Gelsenkirchen. Eigentlich war alles schön. Das angekündigte Gewitter blieb aus, die Stimmung in den Kneipen der Stadt und im Hans-Sachs-Haus war bestens. Und dann das. Jogis Jungs kriegten das Runde einfach nicht ins Eckige. Die Laune der Fans sank zwischenzeitlich, bis zur Erlösung in der 113. Minute.
Hermann und Britta sind schon seit 16 Uhr in der Destille. Der Polizist hatte zum Glück Frühdienst und am Montag erst Spätdienst, konnte sich zwischendurch noch umziehen und stärken. Jetzt, kurz vor dem Anpfiff, sitzt er hier mit seinem schwarz-rot-goldenen Glitzerhütchen und hofft auf schöne Tore. Sohn Niko und dessen bessere Hälfte Melina sind auch da, Freund Tom und der Schwiegervater auch. Sie sehen erstaunlich frisch aus für fünf Stunden warten aufs Christkind, also aufs Endspiel. Sie haben sich extra zurückgehalten mit dem Bierchen, um ihrer Mannschaft eine echte Stütze sein zu können.

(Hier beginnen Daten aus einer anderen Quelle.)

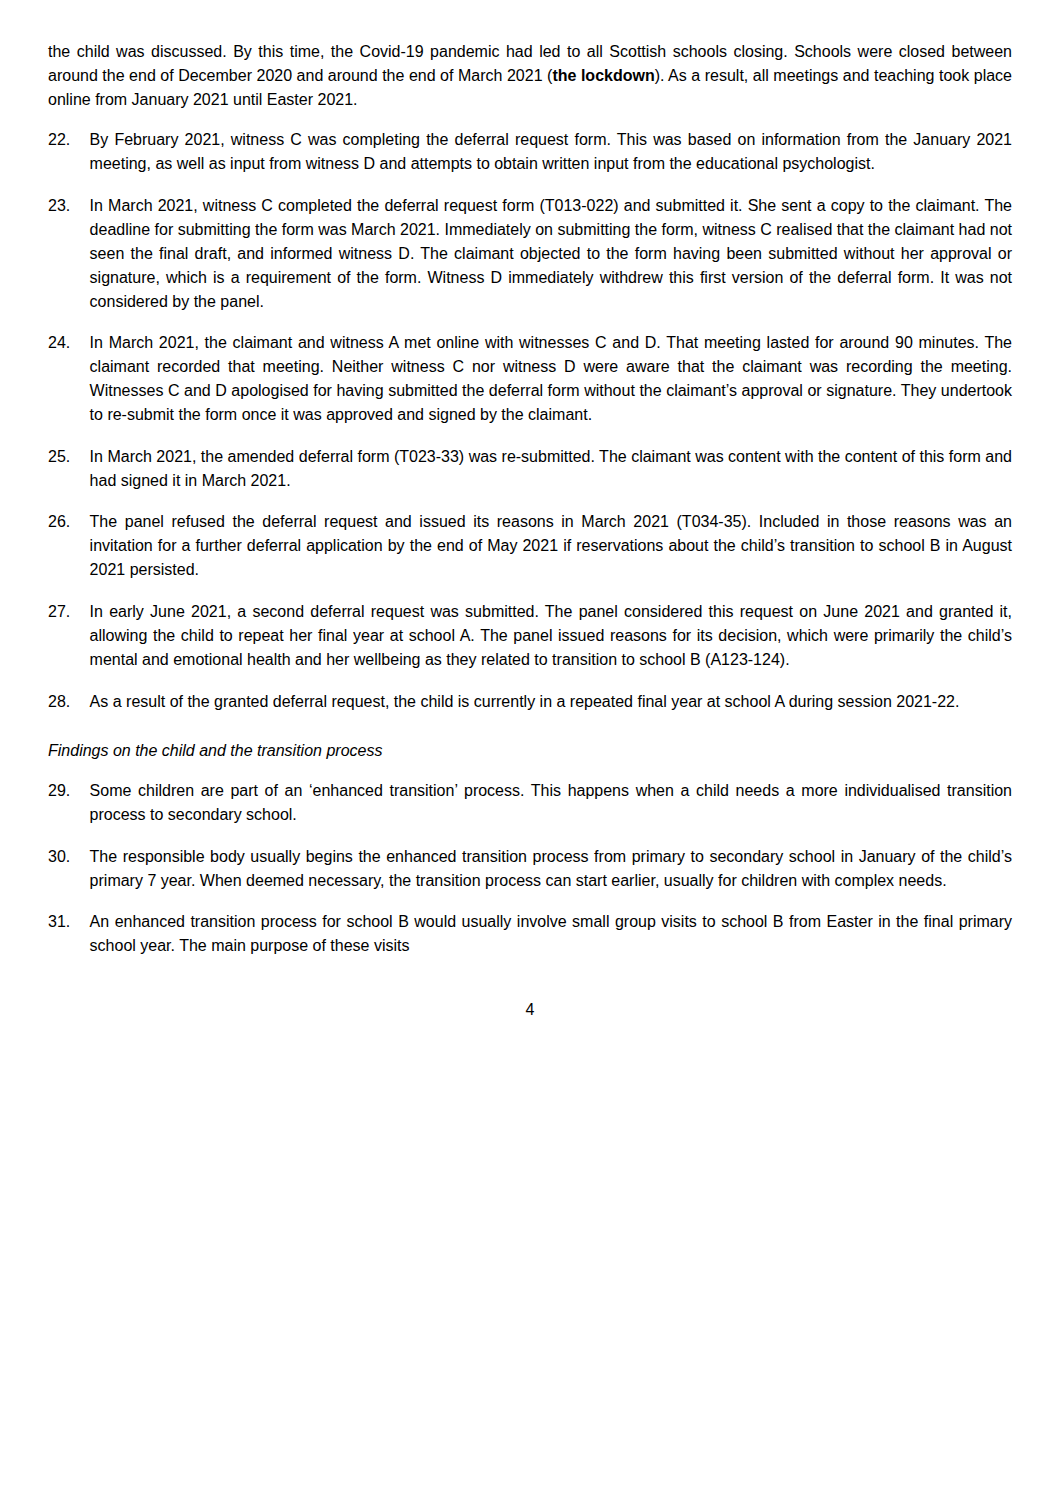the child was discussed. By this time, the Covid-19 pandemic had led to all Scottish schools closing. Schools were closed between around the end of December 2020 and around the end of March 2021 (the lockdown). As a result, all meetings and teaching took place online from January 2021 until Easter 2021.
22. By February 2021, witness C was completing the deferral request form. This was based on information from the January 2021 meeting, as well as input from witness D and attempts to obtain written input from the educational psychologist.
23. In March 2021, witness C completed the deferral request form (T013-022) and submitted it. She sent a copy to the claimant. The deadline for submitting the form was March 2021. Immediately on submitting the form, witness C realised that the claimant had not seen the final draft, and informed witness D. The claimant objected to the form having been submitted without her approval or signature, which is a requirement of the form. Witness D immediately withdrew this first version of the deferral form. It was not considered by the panel.
24. In March 2021, the claimant and witness A met online with witnesses C and D. That meeting lasted for around 90 minutes. The claimant recorded that meeting. Neither witness C nor witness D were aware that the claimant was recording the meeting. Witnesses C and D apologised for having submitted the deferral form without the claimant’s approval or signature. They undertook to re-submit the form once it was approved and signed by the claimant.
25. In March 2021, the amended deferral form (T023-33) was re-submitted. The claimant was content with the content of this form and had signed it in March 2021.
26. The panel refused the deferral request and issued its reasons in March 2021 (T034-35). Included in those reasons was an invitation for a further deferral application by the end of May 2021 if reservations about the child’s transition to school B in August 2021 persisted.
27. In early June 2021, a second deferral request was submitted. The panel considered this request on June 2021 and granted it, allowing the child to repeat her final year at school A. The panel issued reasons for its decision, which were primarily the child’s mental and emotional health and her wellbeing as they related to transition to school B (A123-124).
28. As a result of the granted deferral request, the child is currently in a repeated final year at school A during session 2021-22.
Findings on the child and the transition process
29. Some children are part of an ‘enhanced transition’ process. This happens when a child needs a more individualised transition process to secondary school.
30. The responsible body usually begins the enhanced transition process from primary to secondary school in January of the child’s primary 7 year. When deemed necessary, the transition process can start earlier, usually for children with complex needs.
31. An enhanced transition process for school B would usually involve small group visits to school B from Easter in the final primary school year. The main purpose of these visits
4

Als die deutsche Nationalhymne in Rio gespielt wird, stimmen an der Kurt-Schumacher-Straße die meisten inbrünstig ein, Hand aufs Herz. Thomas Erlhoff ist jetzt in seinem Element. Seit 17 Uhr hat er die Plätze frei gehalten für seine Frau und Freunde. Am Rand, jenseits des schützenden Dach auf dem potentiellen Regenplatz sitzt Raymond Boyd. Kein Problem für den gebürtigen Schotten mit Wohnsitz in Buer: „Regen sind wir Schotten ja gewöhnt.“ Ein paar Meter weiter sind auch alle Liegestühle besetzt. Die Wetterfrösche prophezeien Gewitter? Pah! Die Fans wollen Tore sehen, bis es donnert. Die Schlange am Grill ist mit dem Anpfiff deutlich kürzer geworden.
Wir möchten sehen, wie das Spiel der Spiele in der Wiege des Schalker Fußballs gesehen wird. Die Straße dorthin ist erwartungsgemäß leer. Der Ersatzbus für die Linie 302 spuckt noch ein paar Fans an der Destille aus und fährt leer weiter. Ein roter PS-Protz gibt ordentlich Gas. Er setzt offenbar darauf, dass auch die Polizei Fußball sieht.
Im Vereinslokal Bosch laufen vier Fernseher. Es ist deutlich leerer als beim Open-Air in Buer – dafür umso rauchiger. Und in Punkto Leidenschaft macht den Fans hier so schnell keiner was nach.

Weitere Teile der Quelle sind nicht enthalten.